Nematodes, pot worms and earthworms decompose organic matter into humus and secrete a sticky substance that helps the soil form nice cake-like aggregates. These creatures exist in the highest numbers on or near grassland, prairies and pastures. They feed on plant debris as well as some bacteria or actinomycetes that share the same topsoil. Some nematodes will feast on insects within the soil. As a result, some gardeners use nematodes as a natural form of pest control. In turn, some bigger bugs and even mycorrhizal fungi feast on nematodes.
Earthworms are larger than the other two types. They travel through the soil by burrowing, eating minerals and organic matter as they go. As they do, they minutely perforate and loosen the soil, producing a similar effect as machine tillers. Throughout digestion, the matter consumed is mixed and many unusable minerals are transformed for plants to consume later. In addition, the remains of an earthworm, commonly referred to as "castings," are much higher in nitrogen, phosphorus, potassium, calcium, trace minerals and beneficial bacteria than the surrounding soil. By these processes, earthworms create more nutrient-rich, fertile soils with a pH close to neutral. Having many earthworms in your yard is a good sign that you have good soil.

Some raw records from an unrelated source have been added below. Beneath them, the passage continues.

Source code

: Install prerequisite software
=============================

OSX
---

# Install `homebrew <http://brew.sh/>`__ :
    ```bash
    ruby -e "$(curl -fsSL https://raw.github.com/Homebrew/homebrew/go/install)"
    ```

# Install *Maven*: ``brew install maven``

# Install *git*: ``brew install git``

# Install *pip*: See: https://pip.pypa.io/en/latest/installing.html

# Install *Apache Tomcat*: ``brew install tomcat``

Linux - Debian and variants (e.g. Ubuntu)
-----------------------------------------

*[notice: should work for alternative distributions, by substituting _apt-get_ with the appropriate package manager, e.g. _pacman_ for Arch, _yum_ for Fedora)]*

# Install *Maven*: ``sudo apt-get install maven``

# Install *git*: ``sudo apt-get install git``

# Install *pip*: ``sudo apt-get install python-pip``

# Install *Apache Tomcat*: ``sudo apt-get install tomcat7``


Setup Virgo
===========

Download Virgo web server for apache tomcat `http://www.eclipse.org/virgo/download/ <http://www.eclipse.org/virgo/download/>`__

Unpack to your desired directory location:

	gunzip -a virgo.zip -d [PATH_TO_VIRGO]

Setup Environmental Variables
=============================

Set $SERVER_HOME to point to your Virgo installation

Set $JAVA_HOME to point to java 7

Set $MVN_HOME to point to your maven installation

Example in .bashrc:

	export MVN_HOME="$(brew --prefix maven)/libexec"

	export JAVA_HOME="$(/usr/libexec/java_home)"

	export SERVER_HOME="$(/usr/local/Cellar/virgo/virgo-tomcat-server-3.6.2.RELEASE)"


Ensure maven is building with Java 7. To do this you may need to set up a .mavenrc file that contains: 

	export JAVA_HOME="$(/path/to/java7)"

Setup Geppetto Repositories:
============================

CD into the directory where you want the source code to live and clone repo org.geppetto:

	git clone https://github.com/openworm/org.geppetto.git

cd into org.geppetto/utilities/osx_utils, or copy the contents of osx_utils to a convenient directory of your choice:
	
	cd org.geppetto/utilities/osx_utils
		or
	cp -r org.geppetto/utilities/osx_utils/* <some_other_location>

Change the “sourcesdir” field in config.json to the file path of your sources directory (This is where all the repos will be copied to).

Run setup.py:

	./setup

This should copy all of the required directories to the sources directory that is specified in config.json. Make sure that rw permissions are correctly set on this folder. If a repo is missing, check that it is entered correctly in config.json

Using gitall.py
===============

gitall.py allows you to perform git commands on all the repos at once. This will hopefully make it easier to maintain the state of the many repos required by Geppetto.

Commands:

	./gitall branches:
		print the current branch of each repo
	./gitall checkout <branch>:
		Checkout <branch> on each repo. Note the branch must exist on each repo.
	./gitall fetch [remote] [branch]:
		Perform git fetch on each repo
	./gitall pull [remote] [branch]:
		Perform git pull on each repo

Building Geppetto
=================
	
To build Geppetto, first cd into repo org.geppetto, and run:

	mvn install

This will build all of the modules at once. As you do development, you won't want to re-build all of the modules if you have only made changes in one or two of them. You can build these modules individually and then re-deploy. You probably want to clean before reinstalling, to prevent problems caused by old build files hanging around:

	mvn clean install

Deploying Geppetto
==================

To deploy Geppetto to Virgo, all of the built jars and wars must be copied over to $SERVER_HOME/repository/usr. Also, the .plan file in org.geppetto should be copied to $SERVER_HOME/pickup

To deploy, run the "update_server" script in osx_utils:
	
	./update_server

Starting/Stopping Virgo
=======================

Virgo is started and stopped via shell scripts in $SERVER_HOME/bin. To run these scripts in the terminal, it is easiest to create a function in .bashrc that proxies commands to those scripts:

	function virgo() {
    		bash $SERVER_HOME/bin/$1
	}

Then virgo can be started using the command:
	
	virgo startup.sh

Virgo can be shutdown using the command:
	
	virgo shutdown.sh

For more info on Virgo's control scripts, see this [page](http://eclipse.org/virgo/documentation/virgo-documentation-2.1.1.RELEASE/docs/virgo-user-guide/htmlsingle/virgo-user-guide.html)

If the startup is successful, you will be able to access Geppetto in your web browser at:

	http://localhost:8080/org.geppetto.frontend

Mites and spring tails decompose many types of organic substances in the soil. They are known as arthropods, which have characteristic exoskeletons and jointed legs. They are the most abundant soil dwellers. Of the arthropods, mites and springtails are the most vital source in the creation of humus, breaking down everything from nematodes and pot worms to fungus and leaf litter. Their main job is to break down leaf litter and other relatively large remains into smaller pieces so microbes can continue the nutrient cycling.
These are only a few of the billions of organisms in or around our gardens that have been evolving for millions of years. Growing methods that clear the soil of these organisms undermine the goal of producing healthy food through healthy soil. Agricultural practices that disrupt the bio-diversity of organisms responsible for sustaining growth of all types of plants throughout the world seem like a recipe for disaster.
The soil is a living, breathing, unique and dynamic force. Soil management practices of giant agribusiness are inefficient and inferior. Their focus is directed to large-scale, single-crop growth and "miracle" results by applying broad-spectrum chemical fertilizers. Many modern practices ignore the need for complex and highly diversified soil enrichment. Instead, they use the continuous applications of three water-soluble fertilizers: nitrogen, phosphorous and potassium N-P-K). This practice compromises the biological health of soils, leading to poor plant health and ultimately poor human health.
The amount of nitrogen fixed for plants by rhizobia bacteria, actinomycetes and green algae is double the amount of applied nitrogen in commercial fertilizers. Starting in our backyard, we can begin to change this trend by supporting the organisms that provide our plants with the sustenance they need to give us the nutrients and vitamins we need for our health.